In 1973, the Mexican government recognized the potential for coffee in rural development and established the INMECAFE National Coffee Institute. Ten years later, coffee became Mexico’s most valuable export product, accounting for 35 percent of total agricultural production by the mid-1980s. Production reached 440,000 tons of green coffee by 1990.

Yet the collapse of the International Coffee Agreement raised the lower price for coffee and resulted in INMECAFE being shut down. Instead, cooperatives began to emerge promoting organic coffee production while supporting local producers in Mexico.

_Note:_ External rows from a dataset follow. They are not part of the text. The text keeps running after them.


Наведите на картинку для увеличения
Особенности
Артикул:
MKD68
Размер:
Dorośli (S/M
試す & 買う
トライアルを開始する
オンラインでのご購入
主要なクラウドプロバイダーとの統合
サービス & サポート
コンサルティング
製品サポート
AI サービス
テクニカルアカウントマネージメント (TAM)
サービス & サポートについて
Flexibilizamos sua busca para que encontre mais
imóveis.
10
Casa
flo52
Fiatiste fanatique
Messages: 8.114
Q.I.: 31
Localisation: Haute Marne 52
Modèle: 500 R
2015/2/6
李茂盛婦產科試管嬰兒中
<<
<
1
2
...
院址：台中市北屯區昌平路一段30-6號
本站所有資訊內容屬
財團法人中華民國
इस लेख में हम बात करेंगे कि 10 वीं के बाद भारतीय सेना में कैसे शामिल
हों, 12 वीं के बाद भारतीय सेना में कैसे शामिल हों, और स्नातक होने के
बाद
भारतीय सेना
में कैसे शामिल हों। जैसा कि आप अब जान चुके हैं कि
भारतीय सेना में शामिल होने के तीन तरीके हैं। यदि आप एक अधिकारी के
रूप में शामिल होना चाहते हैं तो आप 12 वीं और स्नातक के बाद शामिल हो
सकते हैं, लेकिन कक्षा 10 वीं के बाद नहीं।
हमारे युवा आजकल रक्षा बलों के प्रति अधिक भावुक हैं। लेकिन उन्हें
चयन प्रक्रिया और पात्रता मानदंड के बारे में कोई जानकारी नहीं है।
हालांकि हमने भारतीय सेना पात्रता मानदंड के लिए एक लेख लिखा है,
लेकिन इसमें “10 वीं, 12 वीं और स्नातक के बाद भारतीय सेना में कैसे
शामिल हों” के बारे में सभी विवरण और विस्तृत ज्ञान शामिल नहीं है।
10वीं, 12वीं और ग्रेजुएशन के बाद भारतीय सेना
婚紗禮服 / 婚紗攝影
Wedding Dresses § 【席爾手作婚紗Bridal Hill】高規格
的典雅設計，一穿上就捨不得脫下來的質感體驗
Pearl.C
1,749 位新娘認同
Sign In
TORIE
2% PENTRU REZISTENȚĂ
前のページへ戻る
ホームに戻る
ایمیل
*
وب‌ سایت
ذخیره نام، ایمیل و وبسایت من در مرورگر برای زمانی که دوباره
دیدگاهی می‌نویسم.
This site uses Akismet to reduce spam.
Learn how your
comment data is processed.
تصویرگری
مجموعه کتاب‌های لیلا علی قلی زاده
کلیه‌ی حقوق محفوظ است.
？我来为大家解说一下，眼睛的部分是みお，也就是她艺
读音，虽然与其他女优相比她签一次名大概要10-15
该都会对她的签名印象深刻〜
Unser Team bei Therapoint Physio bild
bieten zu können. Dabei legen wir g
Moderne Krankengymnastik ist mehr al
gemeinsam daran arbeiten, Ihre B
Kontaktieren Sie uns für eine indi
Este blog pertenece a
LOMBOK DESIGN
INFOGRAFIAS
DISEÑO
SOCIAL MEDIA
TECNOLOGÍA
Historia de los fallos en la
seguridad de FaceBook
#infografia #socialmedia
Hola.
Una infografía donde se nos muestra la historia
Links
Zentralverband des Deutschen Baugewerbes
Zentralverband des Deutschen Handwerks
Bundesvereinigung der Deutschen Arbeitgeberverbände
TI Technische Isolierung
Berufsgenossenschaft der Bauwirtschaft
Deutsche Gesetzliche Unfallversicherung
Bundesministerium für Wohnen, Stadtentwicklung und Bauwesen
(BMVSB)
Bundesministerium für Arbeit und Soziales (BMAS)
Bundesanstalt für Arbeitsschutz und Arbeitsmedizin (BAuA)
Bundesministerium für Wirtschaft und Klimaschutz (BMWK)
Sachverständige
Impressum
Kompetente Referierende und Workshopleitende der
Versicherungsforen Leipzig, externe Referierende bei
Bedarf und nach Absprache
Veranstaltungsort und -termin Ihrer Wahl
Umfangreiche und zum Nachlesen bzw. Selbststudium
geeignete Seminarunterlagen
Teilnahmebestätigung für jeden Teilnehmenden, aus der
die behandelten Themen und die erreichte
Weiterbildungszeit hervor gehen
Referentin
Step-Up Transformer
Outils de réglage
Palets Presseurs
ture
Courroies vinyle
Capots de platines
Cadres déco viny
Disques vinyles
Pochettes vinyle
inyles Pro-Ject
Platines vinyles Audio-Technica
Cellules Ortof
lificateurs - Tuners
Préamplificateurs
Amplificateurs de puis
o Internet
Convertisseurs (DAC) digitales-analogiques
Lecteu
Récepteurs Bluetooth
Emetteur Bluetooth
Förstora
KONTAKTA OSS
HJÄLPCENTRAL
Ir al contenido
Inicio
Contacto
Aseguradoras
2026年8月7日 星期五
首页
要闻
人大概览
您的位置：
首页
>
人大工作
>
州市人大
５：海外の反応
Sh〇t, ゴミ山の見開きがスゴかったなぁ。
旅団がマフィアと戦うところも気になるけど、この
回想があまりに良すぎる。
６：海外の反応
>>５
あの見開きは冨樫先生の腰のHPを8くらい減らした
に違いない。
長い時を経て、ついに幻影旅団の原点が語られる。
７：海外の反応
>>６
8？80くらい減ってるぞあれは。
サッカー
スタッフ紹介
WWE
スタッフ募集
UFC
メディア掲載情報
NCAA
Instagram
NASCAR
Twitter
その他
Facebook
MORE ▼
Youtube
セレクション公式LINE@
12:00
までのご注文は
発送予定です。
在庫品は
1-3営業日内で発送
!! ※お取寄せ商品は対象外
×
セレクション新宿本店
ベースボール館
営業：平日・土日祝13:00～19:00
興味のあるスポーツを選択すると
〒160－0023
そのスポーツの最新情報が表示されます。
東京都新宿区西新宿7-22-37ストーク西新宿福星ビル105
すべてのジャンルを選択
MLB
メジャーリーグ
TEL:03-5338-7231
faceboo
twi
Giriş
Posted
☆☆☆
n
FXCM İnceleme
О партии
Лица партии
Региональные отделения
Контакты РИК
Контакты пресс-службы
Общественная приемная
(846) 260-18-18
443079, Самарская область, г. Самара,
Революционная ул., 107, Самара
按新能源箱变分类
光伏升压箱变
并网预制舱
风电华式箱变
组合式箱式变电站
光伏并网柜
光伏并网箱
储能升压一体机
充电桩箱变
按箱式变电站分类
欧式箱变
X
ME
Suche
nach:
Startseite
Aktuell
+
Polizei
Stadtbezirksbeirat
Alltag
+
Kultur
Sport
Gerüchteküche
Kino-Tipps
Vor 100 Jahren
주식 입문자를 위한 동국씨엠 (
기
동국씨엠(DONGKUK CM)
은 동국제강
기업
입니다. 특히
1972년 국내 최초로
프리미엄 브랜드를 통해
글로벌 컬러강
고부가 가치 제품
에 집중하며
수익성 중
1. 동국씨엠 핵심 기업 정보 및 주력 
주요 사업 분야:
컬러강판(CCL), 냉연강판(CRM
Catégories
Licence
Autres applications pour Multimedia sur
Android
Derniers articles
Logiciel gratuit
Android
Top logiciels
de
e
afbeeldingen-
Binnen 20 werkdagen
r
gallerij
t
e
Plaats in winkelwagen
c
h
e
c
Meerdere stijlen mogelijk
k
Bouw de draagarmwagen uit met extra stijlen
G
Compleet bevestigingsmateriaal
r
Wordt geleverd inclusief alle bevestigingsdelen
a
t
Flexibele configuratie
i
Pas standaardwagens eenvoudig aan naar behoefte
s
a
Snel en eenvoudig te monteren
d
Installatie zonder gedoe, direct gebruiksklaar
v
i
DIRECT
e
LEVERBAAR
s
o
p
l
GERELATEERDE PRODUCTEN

In 2018/19, Mexico exported 2.6 million 60 pounds [2.6 million kg] of bags. Despite less than 1% of the world’s total coffee exports, it still makes the country the ninth largest coffee exporter in the world.

Coffee from Mexico has the potential to be outstanding even though it is not so prevalent in the specialty industry: six types of coffee broke the 90-ball mark in the 2019 Cup of Excellence competition.

Coffee in Mexico is grown in 16 states and much of it is in the south of the country. However, the main coffee regions are Chiapas, Oaxaca, and Veracruz. The country is mainly Arabica, many of which are grown in the shadows. Robusta grows only 3-4 percent of the country’s crop. 35 percent of Mexican coffee is grown 900 feet above sea level, which is ideal for high-quality coffee production in Mexico’s relatively cool climate.